==== SUPPLIED DATA

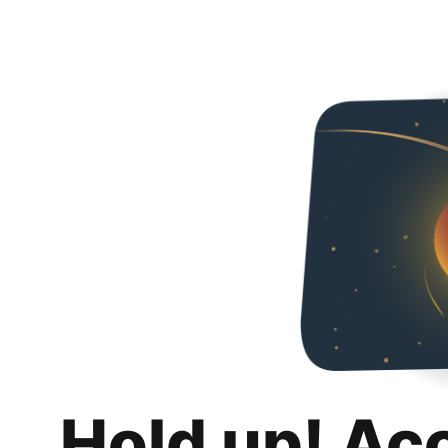
Hold up! Ac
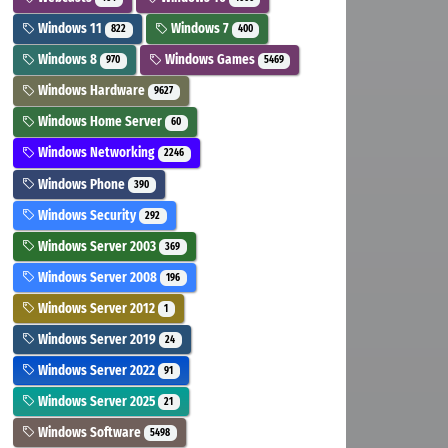
Windows 11
Windows 7
822
400
Windows 8
Windows Games
970
5469
Windows Hardware
9627
Windows Home Server
60
Windows Networking
2246
Windows Phone
390
Windows Security
292
Windows Server 2003
369
Windows Server 2008
196
Windows Server 2012
1
Windows Server 2019
24
Windows Server 2022
91
Windows Server 2025
21
Windows Software
5498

========

Reproduce every line of text in the listing above exactly, omitting the pictures.

Hold up! Ac
Windows 11
Windows 7
822
400
Windows 8
Windows Games
970
5469
Windows Hardware
9627
Windows Home Server
60
Windows Networking
2246
Windows Phone
390
Windows Security
292
Windows Server 2003
369
Windows Server 2008
196
Windows Server 2012
1
Windows Server 2019
24
Windows Server 2022
91
Windows Server 2025
21
Windows Software
5498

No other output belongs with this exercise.